Affordable Housing

Categories: Cities, Living

A continuation – I will return to Vienna to look at its affordable housing model. First, I have to address some of the issues that are obstacles to affordable housing. For many years, multiple levels of government focused on “capacity to buy”. Think of the programs:

  • Home owner savings plans and access to retirement savings plans for down payments 
  • Lower interest rates 
  • Lower down payments 
  • Longer mortgage amortizations
  • Diminished lending criteria – debt service ratios allowed to drift upwards
  • Municipal home ownership incentives such as tax holidays and rent-to-own schemes

All of these initiatives sell the dream of home ownership and drive demand. So, prices rose and previously contented renters started to feel like they were missing out. Consequently,  even more demand as consumers clamour to get on to the property ladder or worry about getting priced out of the market.

But what about supply?

All the while  governments have effectively acted to constrain supply. In Toronto,  it can take eight to ten years  after raw land acquisition for the first shovel of dirt to be turned on a new development. This may be an exceptionally long wait period, but five or six year delays are commonplace across Canada. Interest costs, real estate taxes, planning professionals’ fees, and hours and hours spent with civil servants and politicians accumulate. Long waits mean higher land costs before that first turn of the dirt. 

The False Density Issue

Then, there is so much resistance to increasing urban density. Many of the resistors fancy themselves as environmentalists. Delusional! Cities continue to grow! If we don’t densify, there is only one alternative. More urban sprawl that chews up agricultural land, forests, and parkland. Development pushes  out  beyond available public transport. So, more cars on the road creating more air pollution. Now, not all density has to be in high rise buildings. Consider the four to six storey buildings in dense neighbourhoods in Paris, London, Vienna and other European cities. Think of the density achieved with three storey buildings in Montreal’s inner city neighbourhoods such as Plateau Mont-Royal and Villeray.   
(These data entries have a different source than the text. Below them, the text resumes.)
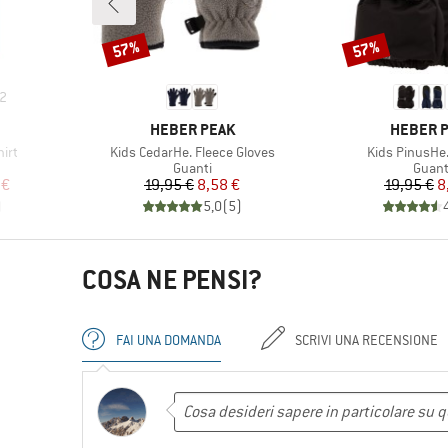
57%
57%
Sconto
Sconto
2
MARCHIO
MARCHI
HEBER PEAK
HEBER 
Articolo
Articolo
hirt
Kids CedarHe. Fleece Gloves
Kids PinusHe.
rodotti
Gruppo di prodotti
Gruppo
Guanti
Guant
ridotto
Prezzo
Prezzo ridotto
Pr
Pr
 €
19,95 €
8,58 €
19,95 €
8
)
5,0
(
5
)
COSA NE PENSI?
FAI UNA DOMANDA
SCRIVI UNA RECENSIONE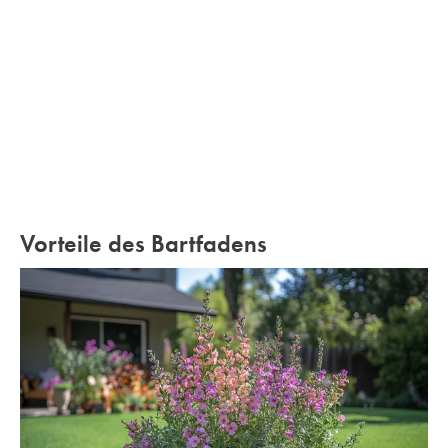
Vorteile des Bartfadens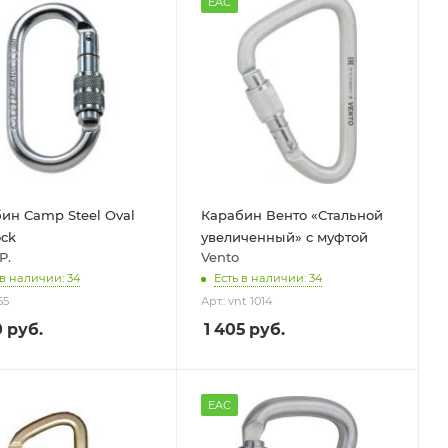
EAC
ин Camp Steel Oval
Карабин Венто «Стальной
ock
увеличенный» с муфтой
P.
Vento
 в наличии: 34
Есть в наличии: 34
55
Арт.: vnt 1014
0
руб.
1 405
руб.
EAC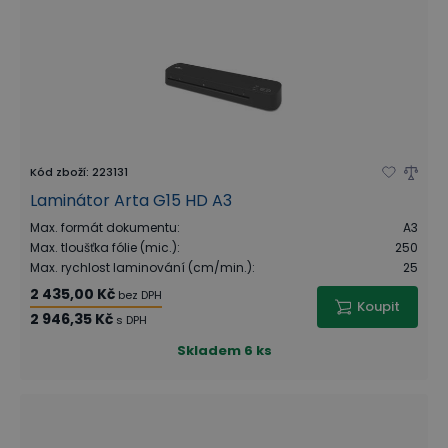
Kód zboží
:
223131
Laminátor Arta G15 HD A3
Max. formát dokumentu
:
A3
Max. tloušťka fólie (mic.)
:
250
Max. rychlost laminování (cm/min.)
:
25
2 435,00 Kč
bez DPH
Koupit
2 946,35 Kč
s DPH
Skladem
6 ks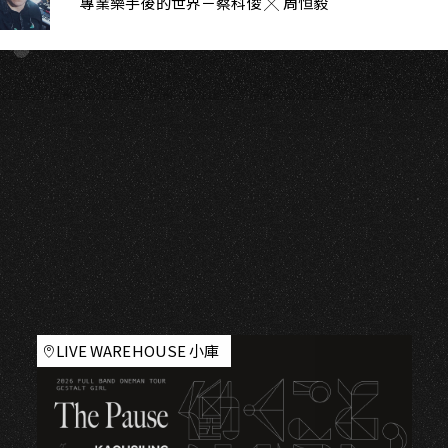
專業樂手後的世界－蔡科俊 ╳ 周恒毅
LIVE WAREHOUSE 小庫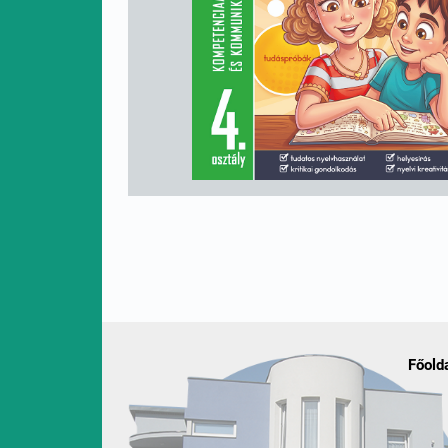
Főold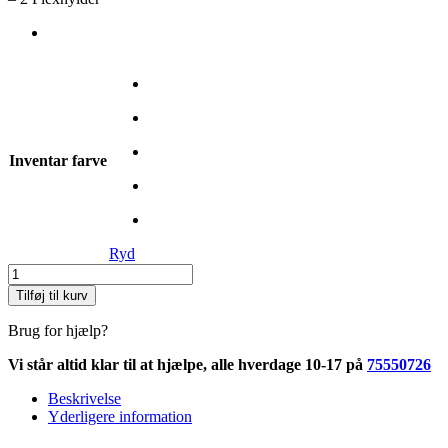
Inventar farve
Ryd
Garderobe
løsning
Tilføj til kurv
TotalBredde
300
Brug for hjælp?
cm
(U.
Vi står altid klar til at hjælpe, alle hverdage 10-17 på
75550726
Skydedøre)
antal
Beskrivelse
Yderligere information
Not all density is in concrete and glass high-rises

Exclusionary Zoning 

Toronto has zoned almost seventy percent of  its territory for single-family, detached housing. Similar percentages prevail across North American cities. As already noted above, single-family zoning chews up acres of forest and agricultural land. It restricts the amount of land available for parks and recreational areas. And, it curtails the development of much needed housing. According to relatively recent Statistics Canada data, there are 564,000 detached single-family homes on the island of Montreal. If only 25% of homeowners chose to densify their lots by one additional unit over the next ten years, this would add 116,000 homes to existing inventory. 

Slow Adoption of Construction Advances

Acceptance and implementation of  new building technology, techniques,  and materials takes time. Why? Trade union resistance, man-power retraining, building code revisions, and vested-interest “no change” industry lobbying all require attention. Then maybe we will see:

  • Many more factory built units that can be assembled quickly. At Greenford Quay in London factory built, fully-decorated units with appliances in place were assembled into a 2000-unit apartment community. This development sits on a former industrial site that has significant green space and a  greened and renewed portion of the Grand Union Canal. Visit the web site. The gallery above shows fully finished units plus on the right, a module being put in place.
  • Brick laying robots
  • More use of alternate building materials

Poor urban planning and NIMBYs – major obstacles to affordable housing -deserve their own post.